* [Passage shown]:

════

Percutaneous Techniques for Management of Intra-abdominal Abscesses



Fig. 21.1
Post-duodenocefalopancreasectomy collection





21.3 Percutaneous Treatment


The first studies on the percutaneous abscess drainage have been published around 30 years ago as an alternative to the more invasive surgical treatments [35] and have since then become the standard of care.

The drainage of abdominal fluid collection can be performed with a diagnostic or therapeutic purpose.

Diagnostic



  • Characterization of the abdominal fluid collection (pus, bile, blood, urine, lymph, pancreatic juice)


  • Differentiate infected from noninfected collections and characterization of the responsible microorganism


Therapeutic



  • To treat abscesses that can be fully drained


  • Adjuvant measure in the cases of multiple incompletely drainable abscesses or in critical patients


21.4 Indications


The main indications of the percutaneous drain placement are the presence of an abdominal infected collection. The abscess size is usually bigger than 4 cm. For the management of smaller (<3 cm) collections, most authors advocate a trial of antibiotics alone with consideration given to needle aspiration to hone antibiotic coverage for persistent cases [6, 7].

════

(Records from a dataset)

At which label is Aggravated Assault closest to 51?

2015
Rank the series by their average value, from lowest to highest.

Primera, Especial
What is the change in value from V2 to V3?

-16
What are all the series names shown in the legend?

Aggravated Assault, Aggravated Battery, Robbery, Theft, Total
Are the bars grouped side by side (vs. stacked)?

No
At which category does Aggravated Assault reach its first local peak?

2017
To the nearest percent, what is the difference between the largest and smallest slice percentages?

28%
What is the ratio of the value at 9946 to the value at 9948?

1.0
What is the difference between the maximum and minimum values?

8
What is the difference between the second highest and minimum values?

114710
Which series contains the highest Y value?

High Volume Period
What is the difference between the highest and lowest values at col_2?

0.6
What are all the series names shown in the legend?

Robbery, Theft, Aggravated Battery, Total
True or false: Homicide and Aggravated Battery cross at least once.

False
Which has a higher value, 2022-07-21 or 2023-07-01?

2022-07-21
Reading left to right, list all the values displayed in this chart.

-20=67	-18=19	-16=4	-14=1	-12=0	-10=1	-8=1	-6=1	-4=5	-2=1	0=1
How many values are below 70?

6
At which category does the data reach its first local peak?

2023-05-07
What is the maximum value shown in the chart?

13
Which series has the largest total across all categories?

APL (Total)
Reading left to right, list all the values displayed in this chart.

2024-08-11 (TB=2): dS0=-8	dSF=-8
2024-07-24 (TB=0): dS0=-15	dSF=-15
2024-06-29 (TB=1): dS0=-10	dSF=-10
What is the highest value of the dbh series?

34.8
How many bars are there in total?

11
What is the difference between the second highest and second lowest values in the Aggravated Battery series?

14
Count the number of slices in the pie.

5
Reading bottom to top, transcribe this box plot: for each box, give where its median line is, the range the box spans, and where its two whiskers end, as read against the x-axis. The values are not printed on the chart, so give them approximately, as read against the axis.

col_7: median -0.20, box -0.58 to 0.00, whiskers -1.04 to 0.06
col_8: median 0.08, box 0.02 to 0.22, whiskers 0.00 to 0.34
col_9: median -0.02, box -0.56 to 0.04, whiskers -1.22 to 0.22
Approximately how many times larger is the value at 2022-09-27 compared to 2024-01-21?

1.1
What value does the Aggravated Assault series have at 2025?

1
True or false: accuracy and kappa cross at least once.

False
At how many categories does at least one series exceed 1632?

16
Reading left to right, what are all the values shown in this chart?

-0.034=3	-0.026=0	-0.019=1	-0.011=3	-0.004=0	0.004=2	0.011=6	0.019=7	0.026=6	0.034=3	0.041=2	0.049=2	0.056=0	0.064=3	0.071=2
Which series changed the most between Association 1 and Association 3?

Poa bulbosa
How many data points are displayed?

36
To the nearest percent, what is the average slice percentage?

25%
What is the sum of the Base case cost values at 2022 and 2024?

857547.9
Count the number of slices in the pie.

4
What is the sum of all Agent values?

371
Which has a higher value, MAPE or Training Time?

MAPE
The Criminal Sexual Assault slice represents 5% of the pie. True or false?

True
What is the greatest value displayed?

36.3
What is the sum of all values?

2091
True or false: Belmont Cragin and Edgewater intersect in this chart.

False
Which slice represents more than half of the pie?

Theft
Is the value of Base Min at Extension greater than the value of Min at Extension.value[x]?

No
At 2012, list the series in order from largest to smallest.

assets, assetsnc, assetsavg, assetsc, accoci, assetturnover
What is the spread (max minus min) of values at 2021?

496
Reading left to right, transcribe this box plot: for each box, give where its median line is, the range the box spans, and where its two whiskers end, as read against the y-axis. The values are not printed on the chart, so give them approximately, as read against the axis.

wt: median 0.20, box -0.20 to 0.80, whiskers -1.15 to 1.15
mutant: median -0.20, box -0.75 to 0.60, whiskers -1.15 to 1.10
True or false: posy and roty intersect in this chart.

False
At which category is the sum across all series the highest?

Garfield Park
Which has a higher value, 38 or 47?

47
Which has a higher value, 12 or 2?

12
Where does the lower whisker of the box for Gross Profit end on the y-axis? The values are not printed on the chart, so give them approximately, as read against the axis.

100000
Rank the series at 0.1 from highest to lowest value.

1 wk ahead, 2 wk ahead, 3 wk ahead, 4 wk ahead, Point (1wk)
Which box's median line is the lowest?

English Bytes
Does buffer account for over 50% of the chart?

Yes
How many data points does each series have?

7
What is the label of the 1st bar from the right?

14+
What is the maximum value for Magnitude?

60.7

════

* [To do]:
[1] Answer these questions from the passage on percutaneous abscess drainage:
(a) Roughly how long ago were the first studies on percutaneous abscess drainage published?
(b) In which cases does drainage serve as an adjuvant measure?
(c) Below what size do most authors advocate a trial of antibiotics alone?
[2] Summarize the passage on percutaneous abscess drainage in two sentences.

* [Answers below]:
[1]
(a) Around 30 years ago.
(b) In cases of multiple incompletely drainable abscesses or in critical patients.
(c) Smaller than 3 cm.

[2] Percutaneous abscess drainage, first studied about 30 years ago as an alternative to more invasive surgery, has become the standard of care and can be used diagnostically or therapeutically. Its main indication is an infected abdominal collection, usually larger than 4 cm, while collections smaller than 3 cm are often managed first with antibiotics alone.